▸ TAREFA 1: Transcreva o trecho do texto sobre o Código Florestal que começa em "Os pesquisadores afirmam" e segue até "reforma no CF.".
▸ TAREFA 2: Reescreva de forma mais curta o parágrafo do texto sobre o Código Florestal que começa com "Dessa forma, lançaram mão de estudos", mantendo seus fatos principais.

▸ TEXTO EXTRAÍDO:
* * * * *
Pesquisa da Esalq afirma que regionalização seria melhor forma de proteger matas, mas descarta necessidade de desmate para ampliar produção agrícola

Um argumento bastante usado pelos ruralistas e parlamentares favoráveis a mudanças do Código Florestal Brasileiro (CF) é a falta de embasamento científico e técnico na lei federal em relação ao uso e manutenção de áreas de preservação permanente (APP) e reservas legais (RL).

Dessa forma, lançaram mão de estudos para justificar mudanças na lei federal, um deles está sendo coordenado por Gerd Sparovek, professor da Escola Superior de Agricultura “Luiz de Queiros” (Esalq/USP), que lidera pesquisas em relação ao uso e recuperação de áreas degradadas pela agropecuária. O trabalho não terminou, mas algumas conclusões já foram publicadas pelo grupo formado também pelo aluno de doutorado da Esalq/USP Alberto Barretto, do consultor Israel Klug, e do professor da Universidade de Chalmers (Suécia), Göran Berndes.

Os pesquisadores afirmam que não há como criar uma regra nacional que se adapte a todas as situações ambientais e características de cada território do país e, ainda, que a regionalização poderia atender com maior eficiência a proteção dos biomas sem prejuízo da produtividade agropecuária. Esses são pontos que os ruralistas utilizaram para justificar a reforma no CF.

Mas, em contrapartida, os estudiosos enfatizam que não há necessidade do código florestal ser revisado: “a agricultura pode se desenvolver pela expansão territorial sobre áreas de elevada aptidão agrícola que atualmente são ocupadas com pecuária extensiva. A pecuária, que ocupa parte das terras destinadas à produção agropecuária, pode se desenvolver pela intensificação e ganho da produtividade”, dizem. Reportagem de Lilian Milena, no Brasilianas.org.


Em entrevista, realizada por e-mail, Gerd Sparovek diz que o caminho da regionalização da lei federal não deve ser a permissão para os estados determinarem suas próprias regras. Isso poderia resultar “num processo de ‘guerra ambiental’ entre estados que irão querer atrair investimentos do agronegócio flexibilizando demais o CF [Código Florestal] para atrair estes investimentos”, considera.
* * * * *
▸ DADOS FORNECIDOS:
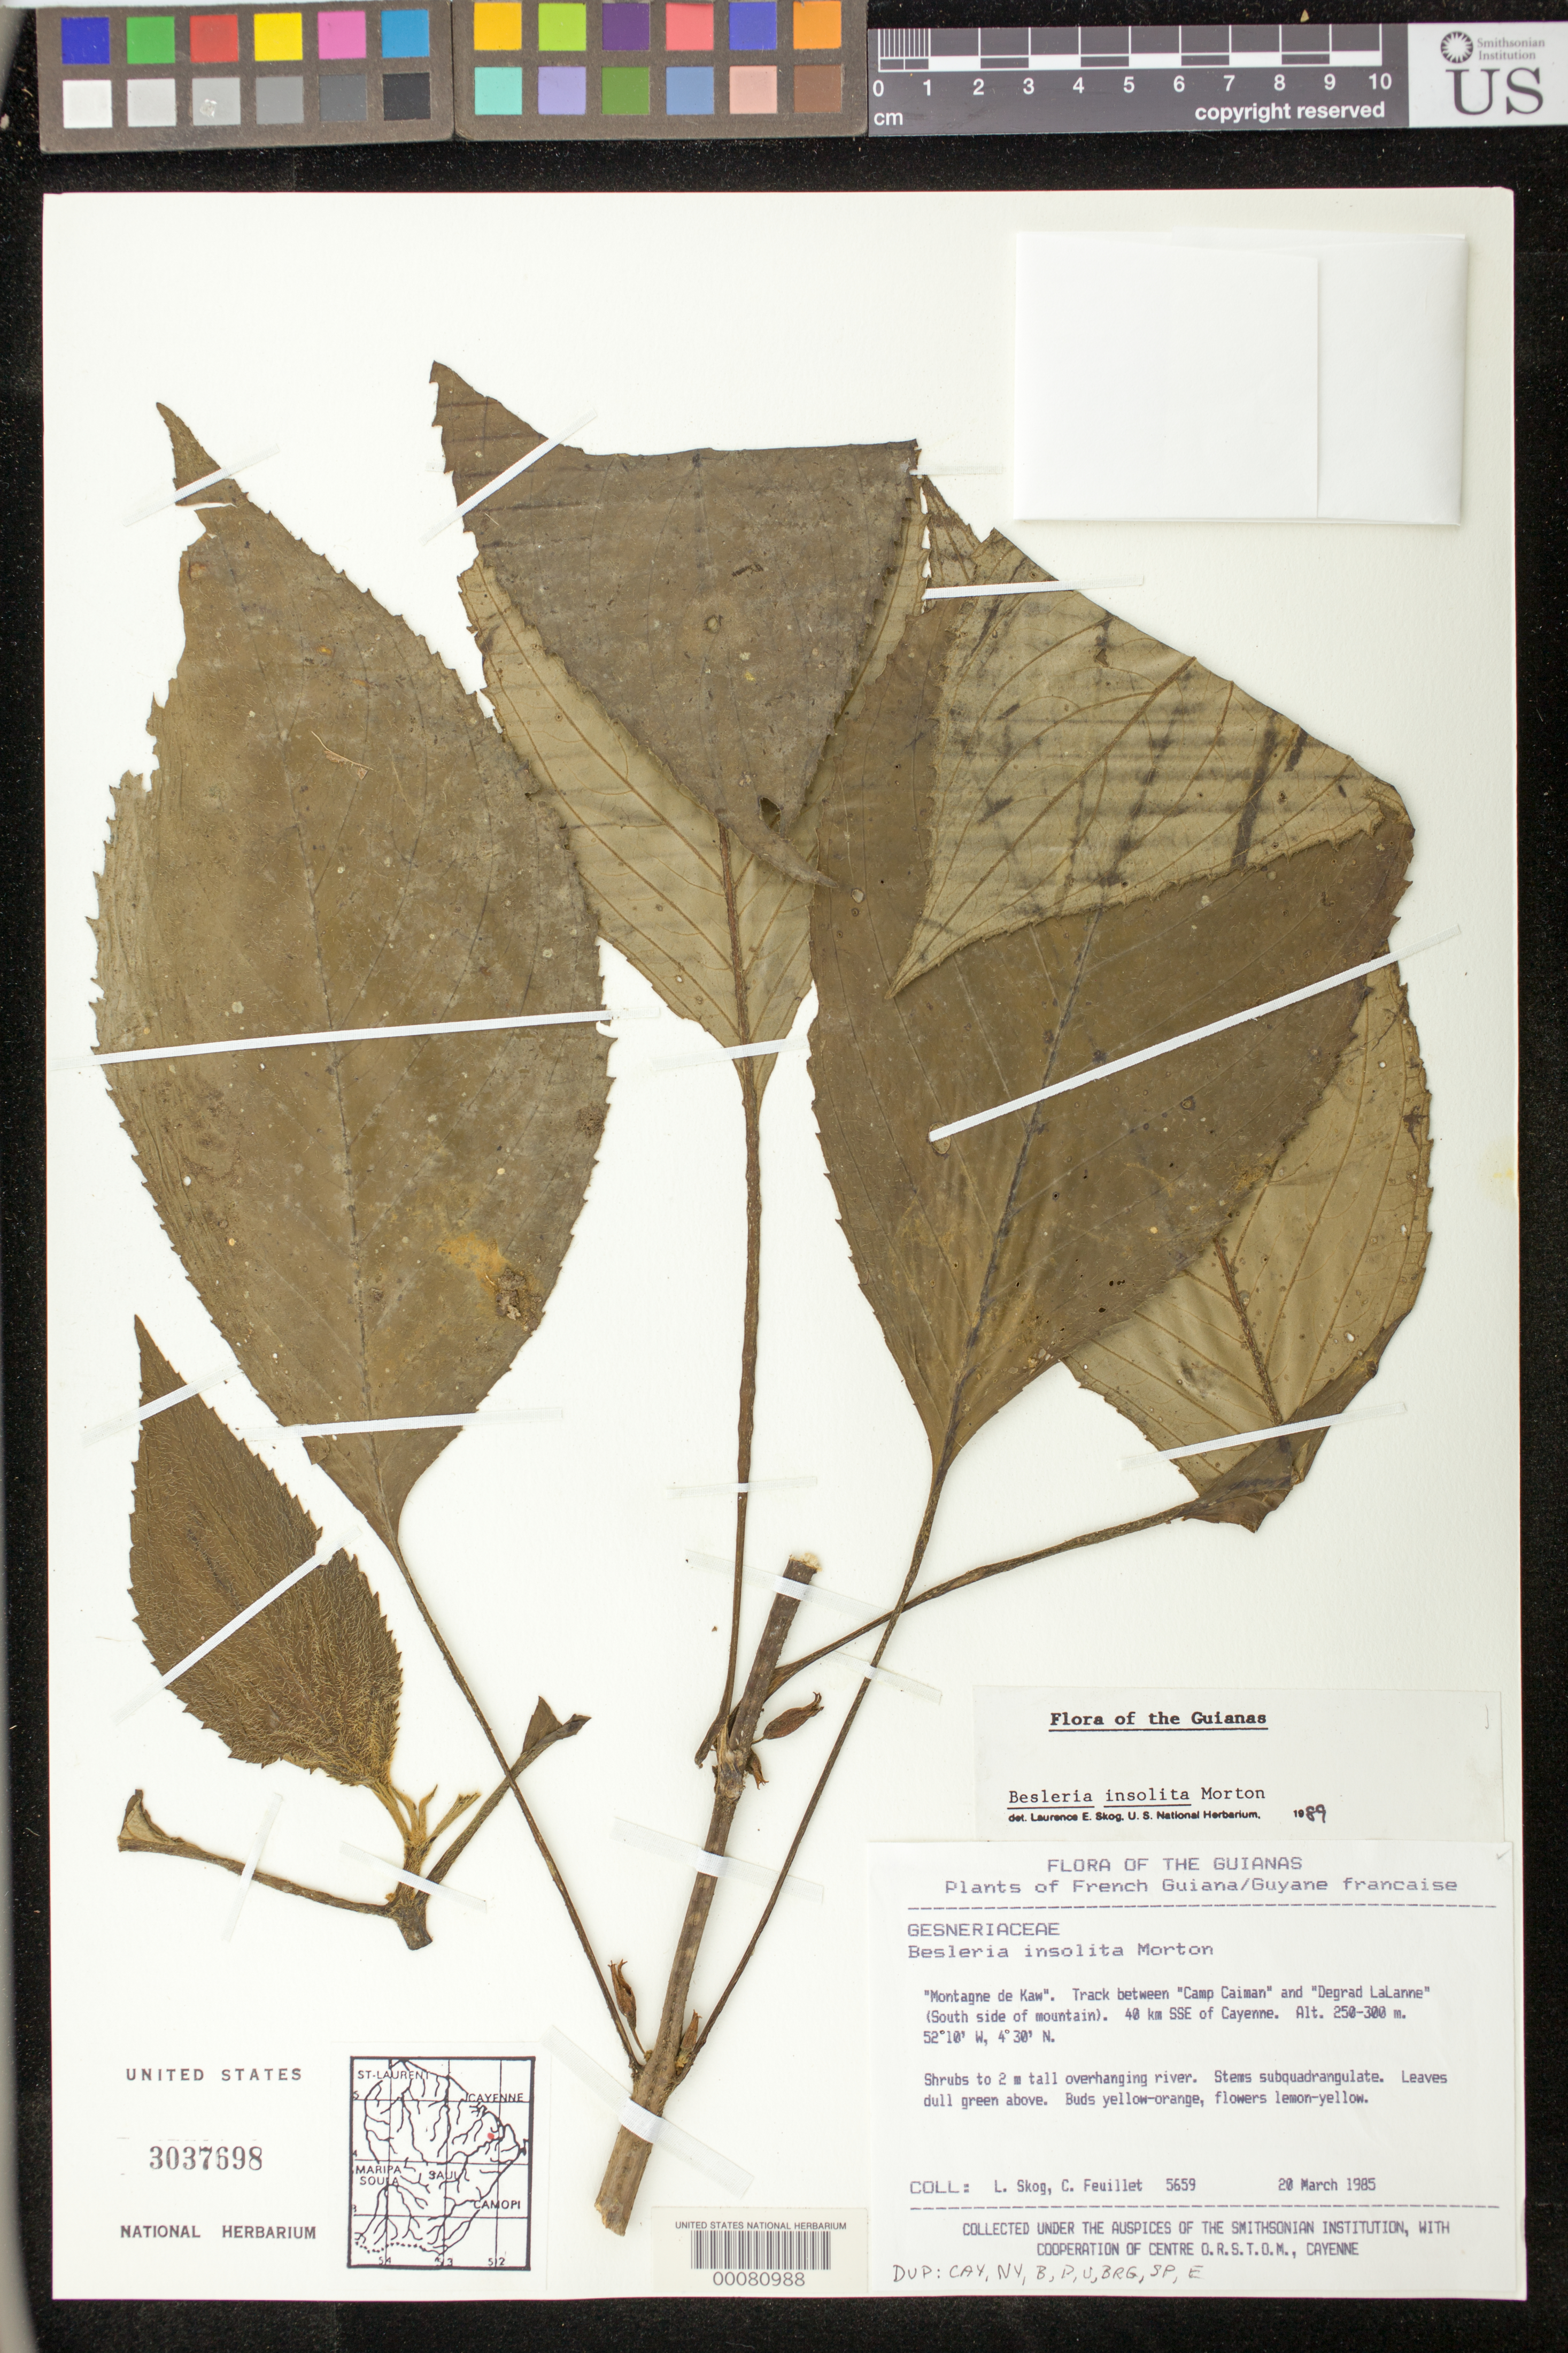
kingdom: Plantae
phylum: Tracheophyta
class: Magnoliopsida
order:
* * * * *
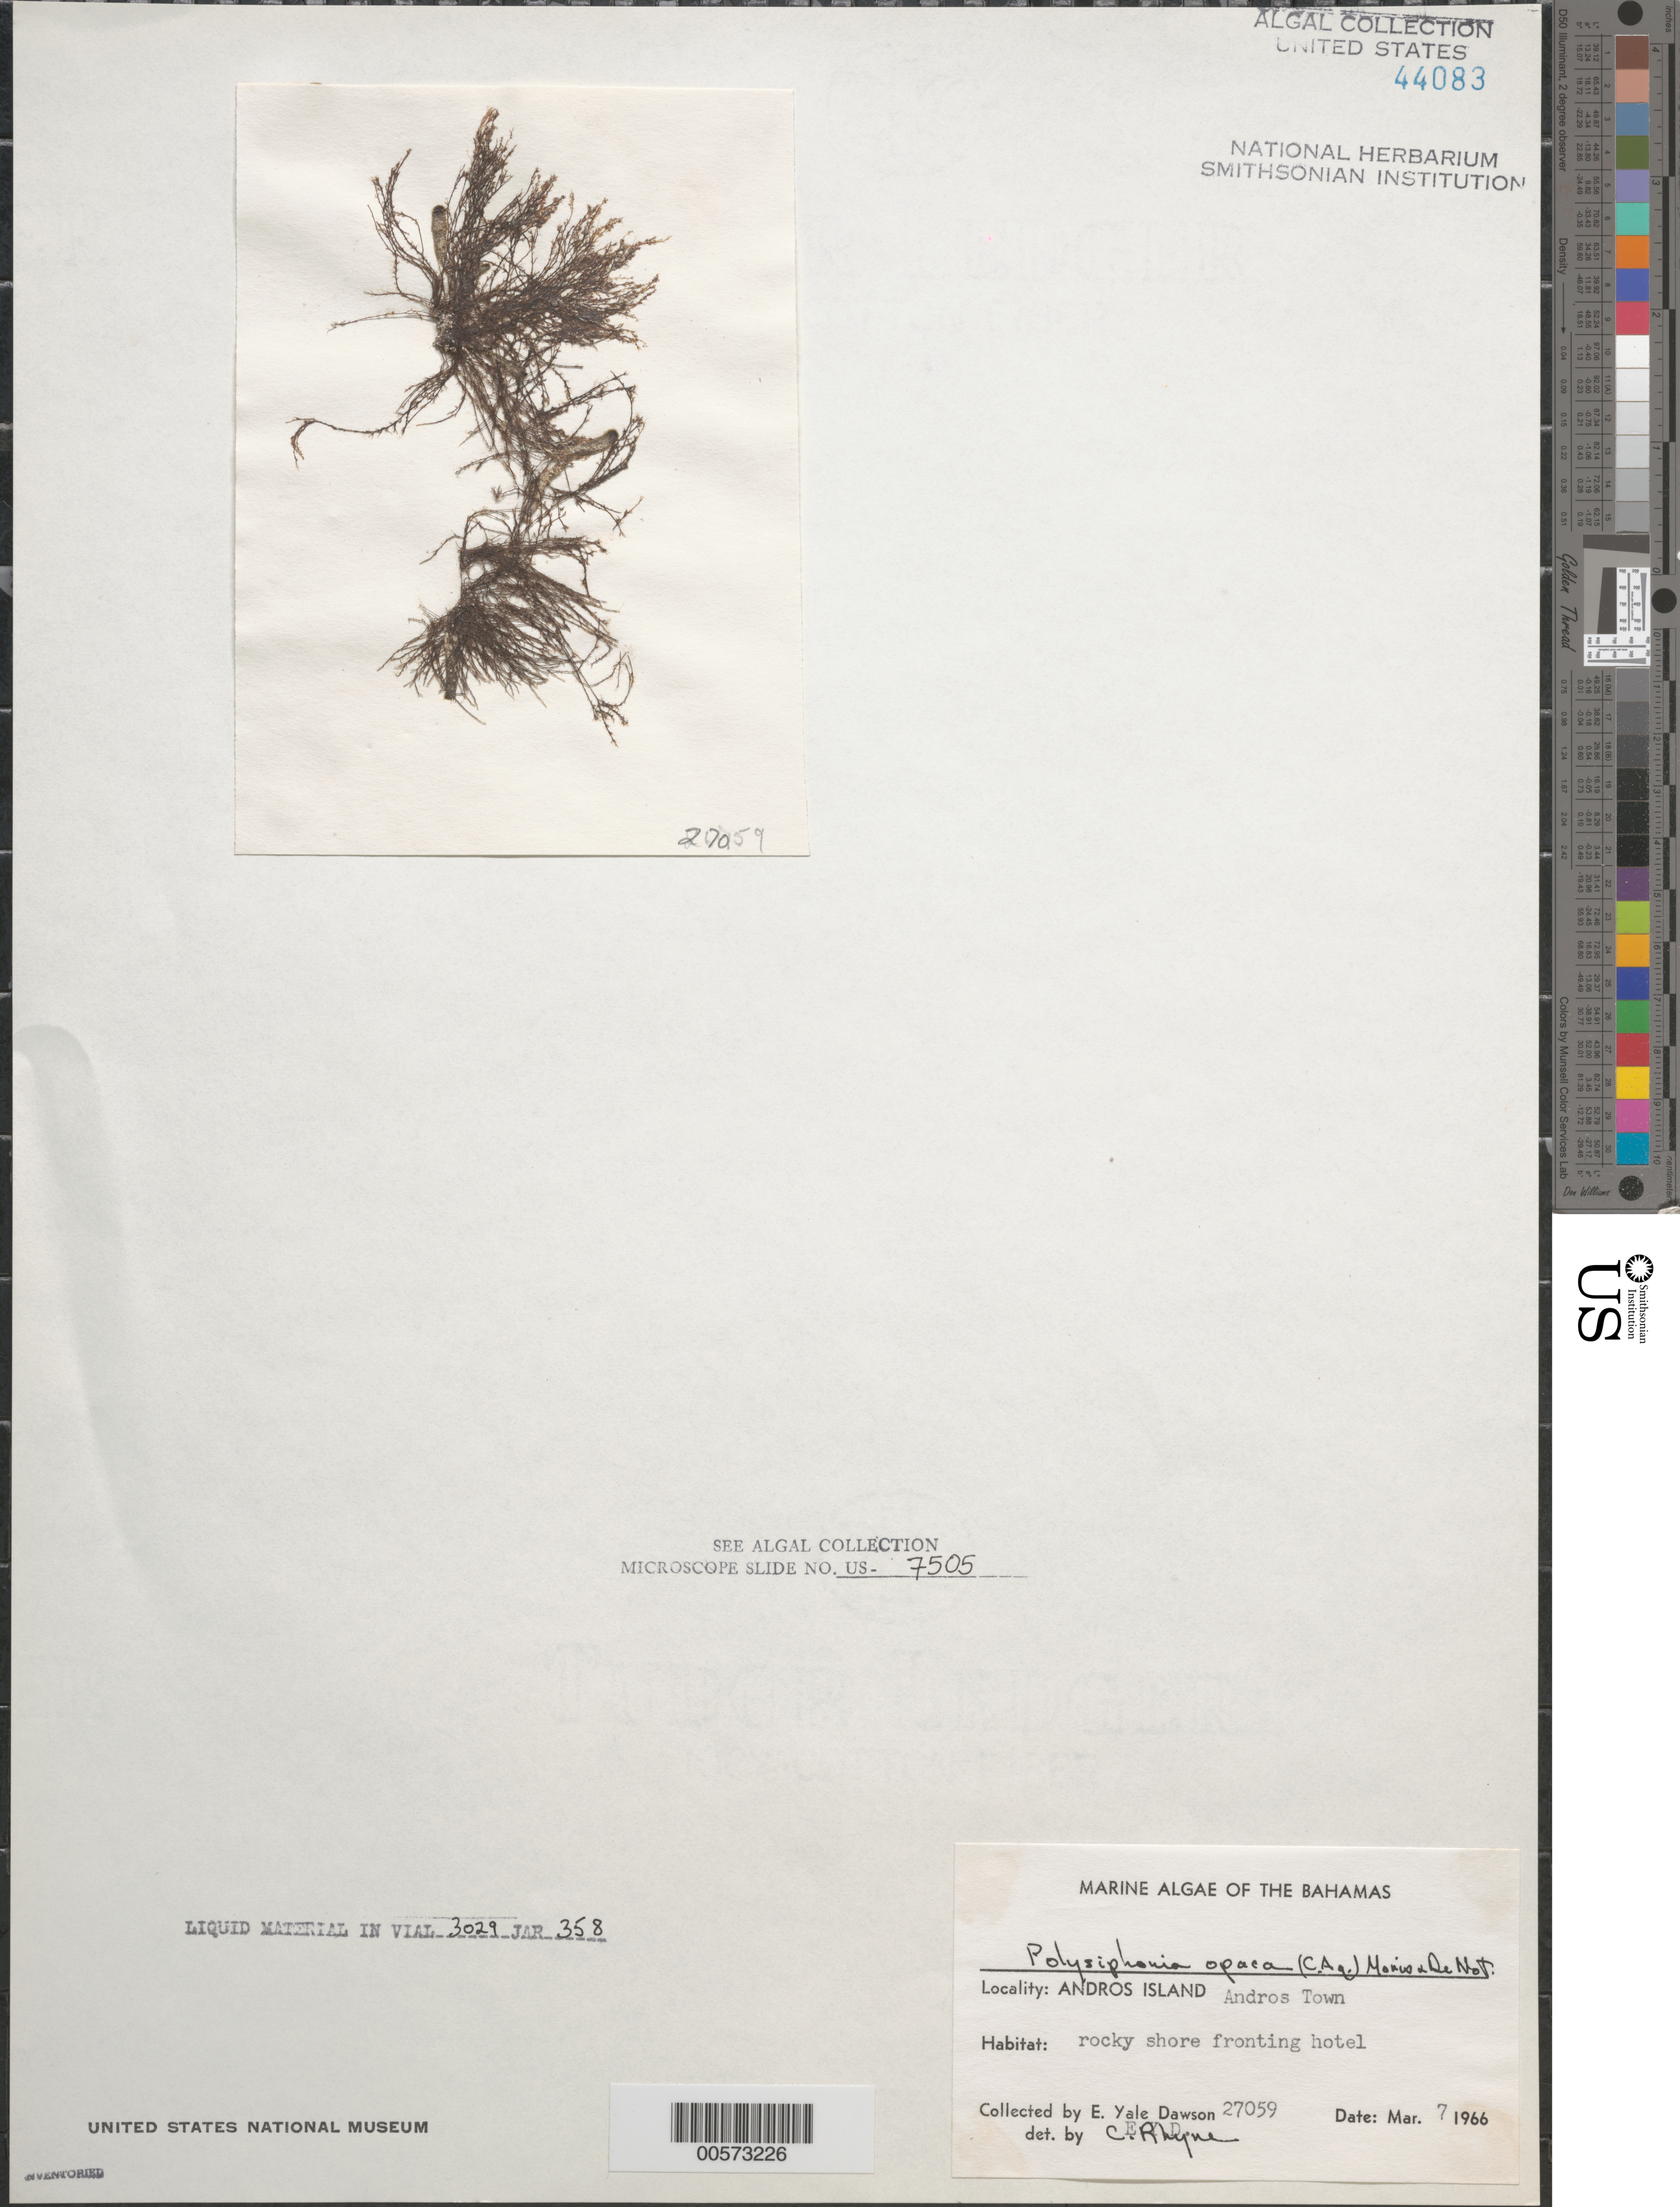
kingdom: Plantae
* * * * *
▸ RESULTADO FINAL 1:
Os pesquisadores afirmam que não há como criar uma regra nacional que se adapte a todas as situações ambientais e características de cada território do país e, ainda, que a regionalização poderia atender com maior eficiência a proteção dos biomas sem prejuízo da produtividade agropecuária. Esses são pontos que os ruralistas utilizaram para justificar a reforma no CF.

▸ RESULTADO FINAL 2: Para justificar mudanças na lei federal, recorreu-se a estudos. Um deles é coordenado por Gerd Sparovek, professor da Esalq/USP que lidera pesquisas sobre uso e recuperação de áreas degradadas pela agropecuária. O trabalho ainda não terminou. Mesmo assim, o grupo já publicou algumas conclusões. Além de Sparovek, a equipe inclui o doutorando Alberto Barretto, o consultor Israel Klug e o professor Göran Berndes, da Universidade de Chalmers (Suécia).